BEGIN

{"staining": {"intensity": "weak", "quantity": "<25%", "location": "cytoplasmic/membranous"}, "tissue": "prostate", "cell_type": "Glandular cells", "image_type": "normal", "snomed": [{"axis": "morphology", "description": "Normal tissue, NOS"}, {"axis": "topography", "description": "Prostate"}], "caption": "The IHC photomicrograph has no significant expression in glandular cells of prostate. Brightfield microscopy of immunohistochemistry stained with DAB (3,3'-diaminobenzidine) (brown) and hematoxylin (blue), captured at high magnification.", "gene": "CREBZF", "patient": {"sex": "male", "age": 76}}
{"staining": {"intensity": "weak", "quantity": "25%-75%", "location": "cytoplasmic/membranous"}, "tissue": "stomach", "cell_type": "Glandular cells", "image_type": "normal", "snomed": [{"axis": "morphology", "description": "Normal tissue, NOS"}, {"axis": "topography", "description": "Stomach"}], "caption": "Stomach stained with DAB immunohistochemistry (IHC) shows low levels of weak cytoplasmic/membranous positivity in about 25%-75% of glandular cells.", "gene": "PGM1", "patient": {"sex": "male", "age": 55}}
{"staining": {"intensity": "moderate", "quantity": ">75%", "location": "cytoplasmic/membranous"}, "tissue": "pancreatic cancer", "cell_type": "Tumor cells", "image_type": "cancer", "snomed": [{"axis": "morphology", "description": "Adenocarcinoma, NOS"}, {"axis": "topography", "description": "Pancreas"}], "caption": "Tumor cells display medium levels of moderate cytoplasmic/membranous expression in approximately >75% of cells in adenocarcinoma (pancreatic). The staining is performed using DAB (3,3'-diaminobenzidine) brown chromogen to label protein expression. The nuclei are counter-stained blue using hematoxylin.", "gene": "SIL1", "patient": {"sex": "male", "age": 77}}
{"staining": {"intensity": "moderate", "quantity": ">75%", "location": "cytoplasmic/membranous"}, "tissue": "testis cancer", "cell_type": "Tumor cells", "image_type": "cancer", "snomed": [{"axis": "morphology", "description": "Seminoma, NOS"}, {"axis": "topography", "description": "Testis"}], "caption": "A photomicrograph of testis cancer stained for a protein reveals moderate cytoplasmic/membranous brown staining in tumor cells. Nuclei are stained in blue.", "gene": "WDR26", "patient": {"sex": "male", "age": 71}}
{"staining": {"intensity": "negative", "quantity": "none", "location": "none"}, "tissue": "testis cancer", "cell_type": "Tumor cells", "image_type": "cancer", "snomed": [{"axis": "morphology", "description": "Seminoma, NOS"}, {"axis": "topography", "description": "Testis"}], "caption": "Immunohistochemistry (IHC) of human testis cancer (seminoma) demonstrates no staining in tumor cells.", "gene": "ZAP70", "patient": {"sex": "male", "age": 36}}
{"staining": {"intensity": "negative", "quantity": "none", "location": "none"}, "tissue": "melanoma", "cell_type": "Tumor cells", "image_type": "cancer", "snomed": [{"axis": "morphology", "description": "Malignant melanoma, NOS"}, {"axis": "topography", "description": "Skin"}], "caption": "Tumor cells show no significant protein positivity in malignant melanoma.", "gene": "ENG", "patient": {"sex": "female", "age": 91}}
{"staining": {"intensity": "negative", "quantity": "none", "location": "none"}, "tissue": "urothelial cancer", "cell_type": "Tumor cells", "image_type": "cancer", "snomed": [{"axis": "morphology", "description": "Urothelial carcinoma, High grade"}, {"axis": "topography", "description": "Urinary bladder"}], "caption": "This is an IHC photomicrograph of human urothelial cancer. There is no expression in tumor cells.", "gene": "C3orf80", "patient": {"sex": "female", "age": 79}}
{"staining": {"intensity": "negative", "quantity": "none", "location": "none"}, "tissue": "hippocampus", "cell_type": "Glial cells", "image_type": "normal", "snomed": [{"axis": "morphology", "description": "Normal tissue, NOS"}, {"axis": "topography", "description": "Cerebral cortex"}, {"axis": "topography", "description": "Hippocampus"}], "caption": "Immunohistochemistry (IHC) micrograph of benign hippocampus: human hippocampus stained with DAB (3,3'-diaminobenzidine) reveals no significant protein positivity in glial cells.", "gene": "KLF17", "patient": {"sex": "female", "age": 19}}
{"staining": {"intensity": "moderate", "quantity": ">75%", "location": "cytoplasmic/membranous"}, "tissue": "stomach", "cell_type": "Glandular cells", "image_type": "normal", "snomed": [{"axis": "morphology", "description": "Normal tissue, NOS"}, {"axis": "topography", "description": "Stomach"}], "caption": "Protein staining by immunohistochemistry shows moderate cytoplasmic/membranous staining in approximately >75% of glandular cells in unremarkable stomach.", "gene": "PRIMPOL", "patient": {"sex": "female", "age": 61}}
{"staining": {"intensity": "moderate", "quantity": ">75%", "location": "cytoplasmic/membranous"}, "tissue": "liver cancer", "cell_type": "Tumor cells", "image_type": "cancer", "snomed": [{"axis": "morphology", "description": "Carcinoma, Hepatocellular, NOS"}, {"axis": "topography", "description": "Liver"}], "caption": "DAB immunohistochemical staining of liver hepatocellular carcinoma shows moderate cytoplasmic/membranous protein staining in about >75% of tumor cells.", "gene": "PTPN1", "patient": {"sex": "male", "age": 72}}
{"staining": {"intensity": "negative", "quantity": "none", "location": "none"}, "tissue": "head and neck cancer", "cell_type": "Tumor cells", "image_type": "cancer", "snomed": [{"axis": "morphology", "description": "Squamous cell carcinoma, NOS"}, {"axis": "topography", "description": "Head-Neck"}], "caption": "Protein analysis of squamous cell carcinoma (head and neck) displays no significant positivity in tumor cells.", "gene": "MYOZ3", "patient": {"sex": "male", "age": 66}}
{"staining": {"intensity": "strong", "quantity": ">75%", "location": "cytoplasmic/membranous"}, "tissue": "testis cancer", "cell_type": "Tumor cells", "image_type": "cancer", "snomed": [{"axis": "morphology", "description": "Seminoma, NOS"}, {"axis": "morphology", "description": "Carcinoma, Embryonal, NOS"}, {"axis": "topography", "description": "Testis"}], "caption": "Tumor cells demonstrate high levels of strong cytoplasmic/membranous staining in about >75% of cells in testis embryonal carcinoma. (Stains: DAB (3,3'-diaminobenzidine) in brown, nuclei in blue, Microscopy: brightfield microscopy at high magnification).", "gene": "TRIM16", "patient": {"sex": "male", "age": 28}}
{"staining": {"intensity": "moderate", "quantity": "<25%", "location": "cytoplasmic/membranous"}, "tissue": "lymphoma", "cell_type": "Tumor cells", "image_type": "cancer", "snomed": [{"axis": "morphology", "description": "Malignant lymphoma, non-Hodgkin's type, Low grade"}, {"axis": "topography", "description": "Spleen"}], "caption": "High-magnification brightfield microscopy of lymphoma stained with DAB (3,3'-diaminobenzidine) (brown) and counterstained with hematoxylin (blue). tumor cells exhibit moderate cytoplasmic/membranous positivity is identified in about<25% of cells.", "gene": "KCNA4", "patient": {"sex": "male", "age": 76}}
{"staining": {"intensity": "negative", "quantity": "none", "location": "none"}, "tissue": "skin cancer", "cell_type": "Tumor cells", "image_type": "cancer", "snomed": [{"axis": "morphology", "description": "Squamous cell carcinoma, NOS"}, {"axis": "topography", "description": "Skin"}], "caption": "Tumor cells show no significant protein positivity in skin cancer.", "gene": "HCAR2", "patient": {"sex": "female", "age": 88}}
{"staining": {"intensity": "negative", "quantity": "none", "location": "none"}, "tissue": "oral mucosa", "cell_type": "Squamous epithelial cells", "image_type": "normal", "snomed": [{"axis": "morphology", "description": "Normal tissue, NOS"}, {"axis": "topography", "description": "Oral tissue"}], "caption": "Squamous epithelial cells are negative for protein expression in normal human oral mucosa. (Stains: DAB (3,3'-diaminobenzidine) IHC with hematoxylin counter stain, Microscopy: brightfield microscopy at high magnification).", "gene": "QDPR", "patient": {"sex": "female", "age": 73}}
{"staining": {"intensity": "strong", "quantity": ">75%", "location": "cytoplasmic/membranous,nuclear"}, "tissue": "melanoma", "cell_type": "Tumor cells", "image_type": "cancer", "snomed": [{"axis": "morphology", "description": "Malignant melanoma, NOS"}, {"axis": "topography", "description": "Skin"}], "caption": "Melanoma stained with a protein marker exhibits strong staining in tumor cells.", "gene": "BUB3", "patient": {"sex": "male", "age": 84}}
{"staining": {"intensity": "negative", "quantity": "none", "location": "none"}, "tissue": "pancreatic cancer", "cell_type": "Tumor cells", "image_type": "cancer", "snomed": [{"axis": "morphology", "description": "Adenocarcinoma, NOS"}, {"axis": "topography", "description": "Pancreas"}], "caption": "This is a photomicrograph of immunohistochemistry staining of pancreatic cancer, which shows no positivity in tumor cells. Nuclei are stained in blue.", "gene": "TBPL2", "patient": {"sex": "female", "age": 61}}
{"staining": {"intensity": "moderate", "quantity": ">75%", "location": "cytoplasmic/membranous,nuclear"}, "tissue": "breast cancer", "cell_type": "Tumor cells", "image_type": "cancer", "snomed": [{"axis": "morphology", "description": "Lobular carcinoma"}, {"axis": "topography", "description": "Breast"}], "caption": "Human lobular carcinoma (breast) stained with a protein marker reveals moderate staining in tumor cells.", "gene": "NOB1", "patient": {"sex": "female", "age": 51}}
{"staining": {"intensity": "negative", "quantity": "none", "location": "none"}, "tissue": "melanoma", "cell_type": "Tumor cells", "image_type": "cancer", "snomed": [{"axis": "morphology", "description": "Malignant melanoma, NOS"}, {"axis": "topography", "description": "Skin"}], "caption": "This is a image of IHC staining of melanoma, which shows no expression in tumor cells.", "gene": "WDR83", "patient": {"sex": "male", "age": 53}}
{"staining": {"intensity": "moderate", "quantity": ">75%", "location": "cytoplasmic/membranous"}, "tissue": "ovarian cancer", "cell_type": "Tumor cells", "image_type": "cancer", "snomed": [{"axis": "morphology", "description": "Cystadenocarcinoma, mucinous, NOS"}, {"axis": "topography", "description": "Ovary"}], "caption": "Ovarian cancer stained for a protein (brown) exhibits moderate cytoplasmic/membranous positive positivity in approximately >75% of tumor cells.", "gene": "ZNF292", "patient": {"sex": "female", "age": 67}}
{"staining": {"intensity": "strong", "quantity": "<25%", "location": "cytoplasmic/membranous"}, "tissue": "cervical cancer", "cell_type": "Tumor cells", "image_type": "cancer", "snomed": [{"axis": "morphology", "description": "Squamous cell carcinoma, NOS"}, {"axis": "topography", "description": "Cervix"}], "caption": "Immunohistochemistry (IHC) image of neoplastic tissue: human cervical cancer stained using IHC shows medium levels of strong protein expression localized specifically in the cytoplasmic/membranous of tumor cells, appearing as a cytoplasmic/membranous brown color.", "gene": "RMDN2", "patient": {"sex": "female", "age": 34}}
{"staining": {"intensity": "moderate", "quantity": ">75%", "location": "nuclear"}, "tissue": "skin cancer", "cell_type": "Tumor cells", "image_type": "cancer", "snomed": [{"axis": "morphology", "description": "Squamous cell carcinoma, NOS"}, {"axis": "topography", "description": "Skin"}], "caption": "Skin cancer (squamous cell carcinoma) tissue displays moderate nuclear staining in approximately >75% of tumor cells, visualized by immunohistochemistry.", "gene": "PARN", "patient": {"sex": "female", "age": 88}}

END

#### ACTIVITY:
Your answer should be the exact lines above from the one with "positivity in skin" through the one with "epithelial cells are", both included, and nothing besides.

#### WRITTEN REPLY:
{"staining": {"intensity": "negative", "quantity": "none", "location": "none"}, "tissue": "skin cancer", "cell_type": "Tumor cells", "image_type": "cancer", "snomed": [{"axis": "morphology", "description": "Squamous cell carcinoma, NOS"}, {"axis": "topography", "description": "Skin"}], "caption": "Tumor cells show no significant protein positivity in skin cancer.", "gene": "HCAR2", "patient": {"sex": "female", "age": 88}}
{"staining": {"intensity": "negative", "quantity": "none", "location": "none"}, "tissue": "oral mucosa", "cell_type": "Squamous epithelial cells", "image_type": "normal", "snomed": [{"axis": "morphology", "description": "Normal tissue, NOS"}, {"axis": "topography", "description": "Oral tissue"}], "caption": "Squamous epithelial cells are negative for protein expression in normal human oral mucosa. (Stains: DAB (3,3'-diaminobenzidine) IHC with hematoxylin counter stain, Microscopy: brightfield microscopy at high magnification).", "gene": "QDPR", "patient": {"sex": "female", "age": 73}}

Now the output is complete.